Rusia ha lanzado una nueva ola de ataques contra la ciudad portuaria de Odesa, en el sur, intensificando su campaña en la región del mar Negro y agravando la presión económica sobre Ucrania. Los ataques, que comenzaron el martes por la noche y continuaron hasta el miércoles, tuvieron como objetivo la infraestructura portuaria y zonas residenciales, según funcionarios ucranianos. Los ataques marcan una intensificación significativa de los esfuerzos de Rusia por paralizar el comercio marítimo de Ucrania y complicar sus operaciones militares cerca de la costa.
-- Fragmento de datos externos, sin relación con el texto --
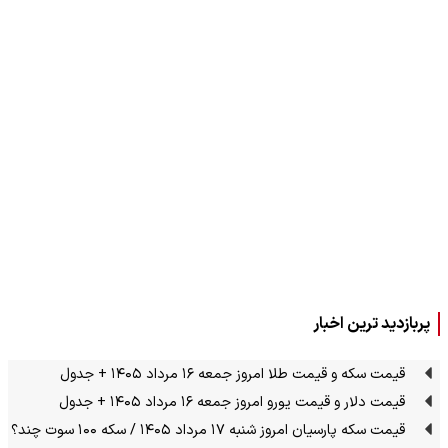
پربازدید ترین اخبار
قیمت سکه و قیمت طلا امروز جمعه ۱۶ مرداد ۱۴۰۵ + جدول
قیمت دلار و قیمت یورو امروز جمعه ۱۶ مرداد ۱۴۰۵ + جدول
قیمت سکه پارسیان امروز شنبه ۱۷ مرداد ۱۴۰۵ / سکه ۱۰۰ سوت چند؟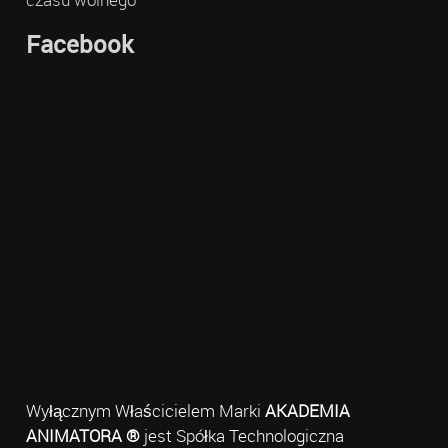
Facebook
Wyłącznym Właścicielem Marki
AKADEMIA
ANIMATORA ®
jest Spółka Technologiczna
Por qué Odesa es importante
Odesa es el puerto más grande de Ucrania en el mar Negro y un centro crítico para las exportaciones de grano, vitales para la economía del país y para el suministro mundial de alimentos. Antes de la guerra, Ucrania exportaba aproximadamente 6 millones de toneladas de grano al mes a través de sus puertos de aguas profundas. Desde que Rusia se retiró de la Iniciativa de Granos del Mar Negro en julio de 2023, Ucrania ha dependido de un corredor temporal a lo largo de la costa occidental, pero los nuevos ataques amenazan con cerrar esa ruta. Los ataques también dificultan la capacidad de Ucrania para lanzar operaciones navales destinadas a recuperar los territorios ocupados por Rusia, incluida Crimea.
Repercusiones económicas
El renovado bombardeo ya ha interrumpido las operaciones portuarias, obligando a los barcos a desviarse o retrasar sus salidas. La economía de Ucrania, ya golpeada por la guerra, depende en gran medida de las exportaciones agrícolas. Los ataques corren el riesgo de elevar los precios mundiales del grano y empeorar la inseguridad alimentaria en los países importadores. Funcionarios ucranianos han advertido de que los ataques podrían reducir los volúmenes de exportación hasta en un 30% en las próximas semanas, aunque no se han publicado cifras oficiales. Los daños a la infraestructura portuaria también complican la entrega de ayuda humanitaria y suministros militares que llegan por mar.
Implicaciones militares
Más allá del costo económico, los ataques sobre Odesa forman parte de una estrategia rusa más amplia para dominar el mar Negro. Al atacar el puerto, Moscú busca debilitar la capacidad de Ucrania para proyectar poder hacia Crimea, que Rusia anexó en 2014 y ha utilizado como base para nuevas ofensivas. Ucrania ha utilizado cada vez más drones navales y misiles para atacar barcos e infraestructura rusos en el mar Negro, pero los nuevos ataques aéreos y con misiles rusos sobre Odesa están diseñados para degradar esas capacidades. La escalada también aumenta lo que está en juego en futuras negociaciones, ya que el control de la costa del mar Negro sigue siendo un objetivo clave de Rusia.
Qué viene después
Las defensas aéreas ucranianas han interceptado algunos de los misiles y drones entrantes, pero los funcionarios reconocen que los ataques están pasando factura. Las próximas semanas pondrán a prueba si Ucrania puede mantener su corredor marítimo y sostener sus exportaciones de grano bajo fuego intensificado. Mientras tanto, se espera que los socios internacionales discutan suministros adicionales de defensa aérea en las próximas reuniones, aunque no se han anunciado nuevos compromisos.